● **YOUR INSTRUCTIONS**: The data below must be repeated exactly. Leave nothing out.

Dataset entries
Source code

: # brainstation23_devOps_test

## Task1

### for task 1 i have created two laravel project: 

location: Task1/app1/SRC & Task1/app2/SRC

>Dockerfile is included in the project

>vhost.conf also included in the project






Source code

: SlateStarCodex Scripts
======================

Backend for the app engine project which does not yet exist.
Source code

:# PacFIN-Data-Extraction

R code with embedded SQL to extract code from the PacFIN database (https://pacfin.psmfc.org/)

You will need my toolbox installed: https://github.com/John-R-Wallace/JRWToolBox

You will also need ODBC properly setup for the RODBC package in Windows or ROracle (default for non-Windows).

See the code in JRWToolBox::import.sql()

● **WRITTEN SOLUTION**:
Source code

: # brainstation23_devOps_test

## Task1

### for task 1 i have created two laravel project: 

location: Task1/app1/SRC & Task1/app2/SRC

>Dockerfile is included in the project

>vhost.conf also included in the project






Source code

: SlateStarCodex Scripts
======================

Backend for the app engine project which does not yet exist.
Source code

:# PacFIN-Data-Extraction

R code with embedded SQL to extract code from the PacFIN database (https://pacfin.psmfc.org/)

You will need my toolbox installed: https://github.com/John-R-Wallace/JRWToolBox

You will also need ODBC properly setup for the RODBC package in Windows or ROracle (default for non-Windows).

See the code in JRWToolBox::import.sql()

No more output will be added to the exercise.